Much to my wife's chagrin I've chosen to do it all over again. Partly because my 4:14:09 finish fell short of my goal, but mostly because doing this for Children's Hospital to honor the memory of my friend's daughter Brenya Elizabeth Sullivan is something I feel called to do. It feels great to be involved in something so much bigger than myself. It has grown into an emotional and passionate mission for me, one that I plan to continue for many years to come. I am absolutely sure that even if I am graced with the ability to run a BQ some day, I will still run for the Children's Hospital "Miles for Miracles" program. Even if I am given an invitational bib from my running club one year, I'll still raise money for Children's. This year I plan on raising $10k. You can help me by going to my fundraising website and donating- https://howtohelp.childrenshospital.org/bostonmarathon/pfp/?ProfileID=WD0030
Again, I really do feel sorry for those who ran a BQ and didn't get in. It sucks. But, such is life. It's not the end of the World, and there are other options available to you. If you ran a BQ and were unable to get in this year, why not run for charity? There are 24 charities you can run for. Many of them still have spots open on their team. And it won't "cheapen" the experience for you since you've already run a BQ! What's holding you back?

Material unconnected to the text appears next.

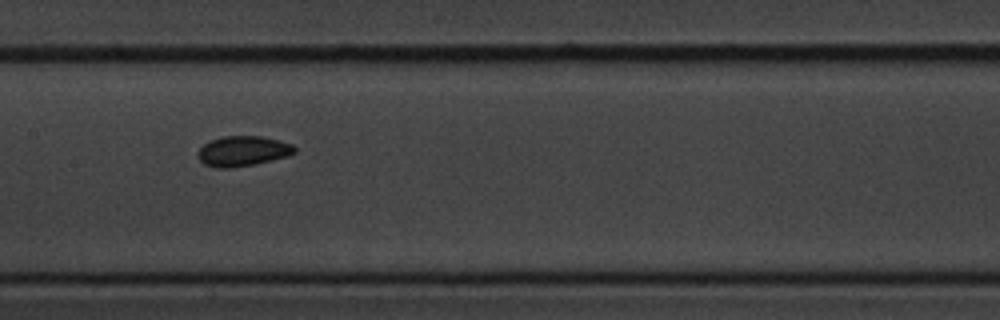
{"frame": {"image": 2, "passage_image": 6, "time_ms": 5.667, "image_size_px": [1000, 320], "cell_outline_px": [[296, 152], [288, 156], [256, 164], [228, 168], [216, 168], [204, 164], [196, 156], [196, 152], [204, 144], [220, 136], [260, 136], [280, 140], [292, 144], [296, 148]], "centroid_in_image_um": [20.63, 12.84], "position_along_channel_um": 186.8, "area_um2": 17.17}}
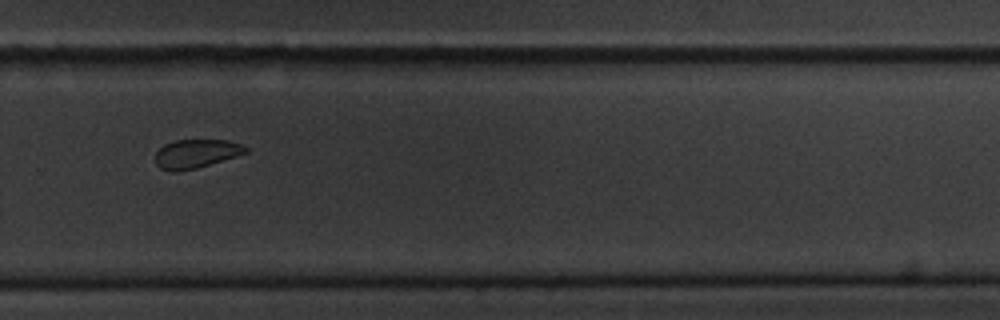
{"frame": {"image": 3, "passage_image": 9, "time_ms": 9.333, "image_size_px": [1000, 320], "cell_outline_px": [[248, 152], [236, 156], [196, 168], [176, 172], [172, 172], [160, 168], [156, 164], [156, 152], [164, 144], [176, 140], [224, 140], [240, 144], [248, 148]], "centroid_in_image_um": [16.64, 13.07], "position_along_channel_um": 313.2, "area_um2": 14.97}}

Let's see what type of commitment you are capable of, huh?
I also hope that the B.A.A. makes note of all that has transpired this year (in fact the past couple of years) and makes the proper adjustments accordingly. I don't think that the answer is to make the BQ time standards stricter. Like I said earlier, we are in the middle of a running boom, and these things are always cyclical. With a few minor adjustments I'm sure the B.A.A. can weather the storm. I know that since they broke-up the start into two waves, they've been working with the towns and municipalities along the course trying to increase the field size limit. I know that would be helpful. but why not also extend the length of time that running a BQ is valid for to say 2, 3 or even 5 years (but, of course, as soon as you use it, you lose it). I think these two adjustments might just solve the problem altogether.

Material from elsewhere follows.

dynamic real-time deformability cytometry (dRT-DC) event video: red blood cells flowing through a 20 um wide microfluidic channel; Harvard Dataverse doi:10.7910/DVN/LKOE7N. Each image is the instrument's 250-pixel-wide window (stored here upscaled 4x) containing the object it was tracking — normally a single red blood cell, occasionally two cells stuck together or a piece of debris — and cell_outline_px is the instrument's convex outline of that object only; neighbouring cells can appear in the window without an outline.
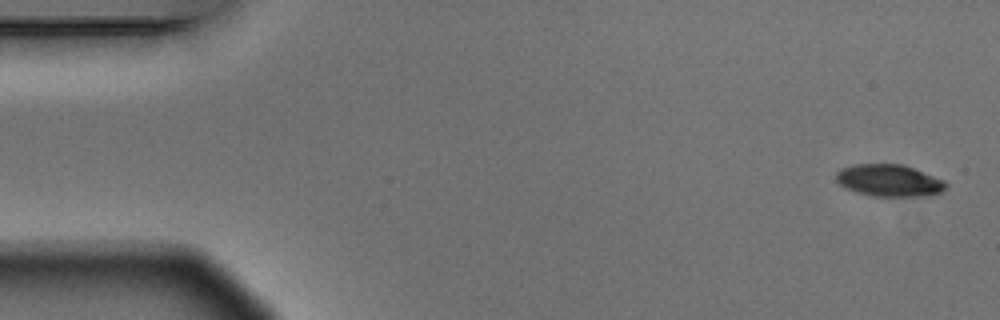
{"species": "Egyptian fruit bat (a non-hibernating species)", "species_latin": "Rousettus aegyptiacus", "temperature_condition": "warm", "stored_images_in_passage": 4, "camera_frame_rate_fps": 3000, "um_per_image_px": 0.085, "animal": {"sex": "male"}, "frame": {"image": 1, "passage_image": 1, "time_ms": 0.0, "image_size_px": [1000, 320], "cell_outline_px": [[948, 184], [940, 192], [932, 196], [876, 196], [856, 192], [844, 188], [836, 180], [836, 172], [840, 168], [856, 164], [904, 164], [944, 180]], "centroid_in_image_um": [75.57, 15.34], "position_along_channel_um": 9.4, "area_um2": 20.58}}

There are a lot of races out there that have stricter qualification standards, but I argue they just aren't the spectacle and prestige of Boston. But, if you're really interested in qualifying for and running a truly "elite" and "World class" event, as many have expressed, then why not shoot for the Fukuoka Marathon in Japan? Think you have it in you? Be my guest! My point is that it's NOT the qualifying times that make Boston what it is. It is in fact Boston itself. Nowhere will you have anywhere near the experience of the Boston Marathon. The course, the fans, the people, the volunteers, the organization, you name it. Everything that encompasses the Boston Marathon is in fact the draw, not the qualifying times. Besides, if you run a BQ does that mean you expect to win the race? Do you even expect to win your age group? Probably not. So, who in fact are you racing against when you run Boston? Yourself? That's what I thought. You're no different than me or any other charity runner in the race. We are all runners. Yet I argue that the charity runner may have a little more invested.
Who does the Boston Marathon belong to after all? It belongs to Boston. It belongs to history. It belongs to tradition. It belongs to stories told for years to come. It does not belong to you just because you happen to be athletically talented, genetically gifted, or well-trained enough to have run a BQ.